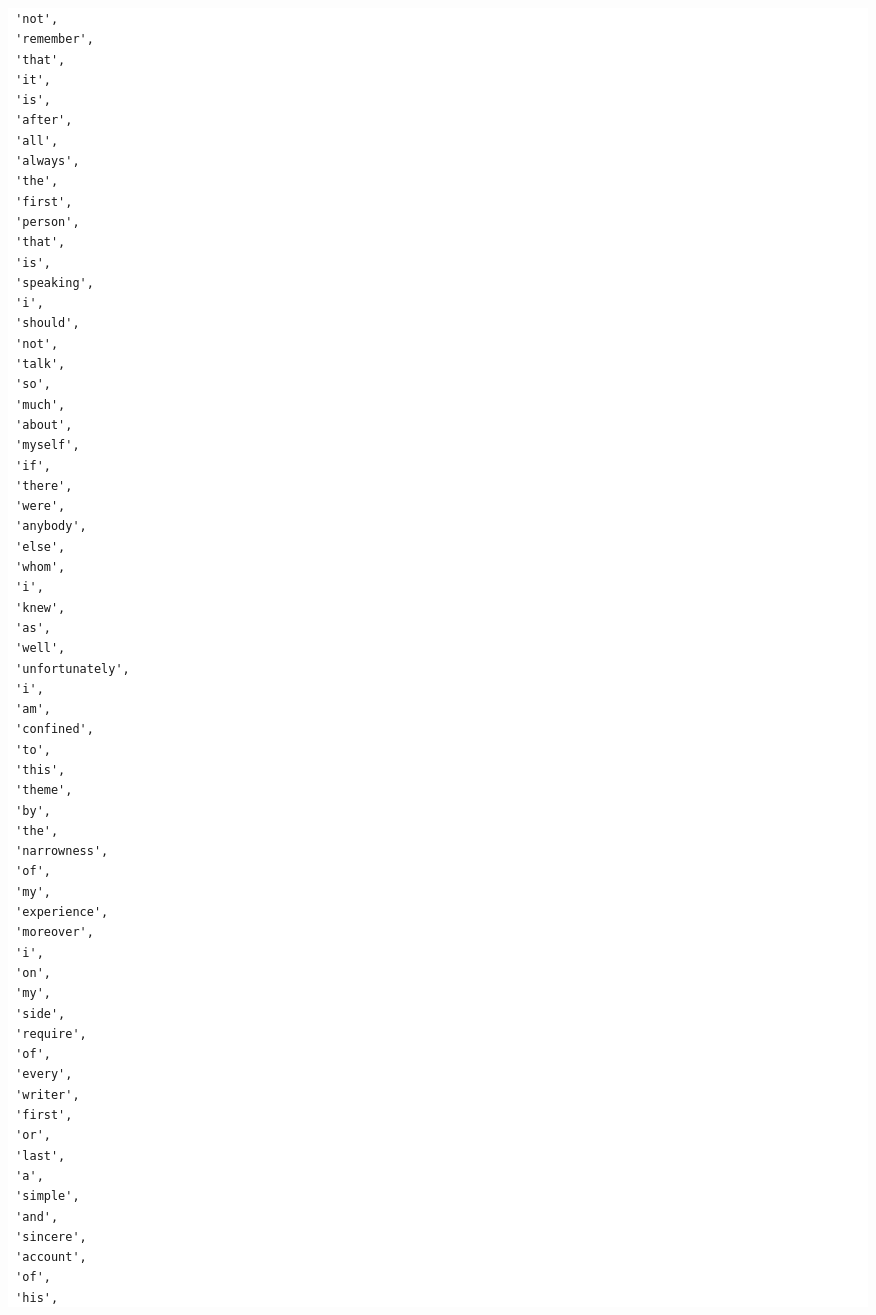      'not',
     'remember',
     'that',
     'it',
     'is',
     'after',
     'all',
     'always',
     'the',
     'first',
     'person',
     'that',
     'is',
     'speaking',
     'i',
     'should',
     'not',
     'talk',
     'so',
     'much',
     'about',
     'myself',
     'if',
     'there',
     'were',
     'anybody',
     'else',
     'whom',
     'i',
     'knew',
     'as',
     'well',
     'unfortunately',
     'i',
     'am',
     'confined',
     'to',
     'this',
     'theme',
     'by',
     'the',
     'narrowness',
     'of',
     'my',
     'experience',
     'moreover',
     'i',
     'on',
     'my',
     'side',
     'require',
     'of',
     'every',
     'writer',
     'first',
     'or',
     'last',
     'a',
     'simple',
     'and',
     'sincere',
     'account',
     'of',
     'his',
····················
| WHAT YOU HAVE TO DO |
Copy the listing exactly, omitting pictures.

| ANSWER SECTION |
      'not',
     'remember',
     'that',
     'it',
     'is',
     'after',
     'all',
     'always',
     'the',
     'first',
     'person',
     'that',
     'is',
     'speaking',
     'i',
     'should',
     'not',
     'talk',
     'so',
     'much',
     'about',
     'myself',
     'if',
     'there',
     'were',
     'anybody',
     'else',
     'whom',
     'i',
     'knew',
     'as',
     'well',
     'unfortunately',
     'i',
     'am',
     'confined',
     'to',
     'this',
     'theme',
     'by',
     'the',
     'narrowness',
     'of',
     'my',
     'experience',
     'moreover',
     'i',
     'on',
     'my',
     'side',
     'require',
     'of',
     'every',
     'writer',
     'first',
     'or',
     'last',
     'a',
     'simple',
     'and',
     'sincere',
     'account',
     'of',
     'his',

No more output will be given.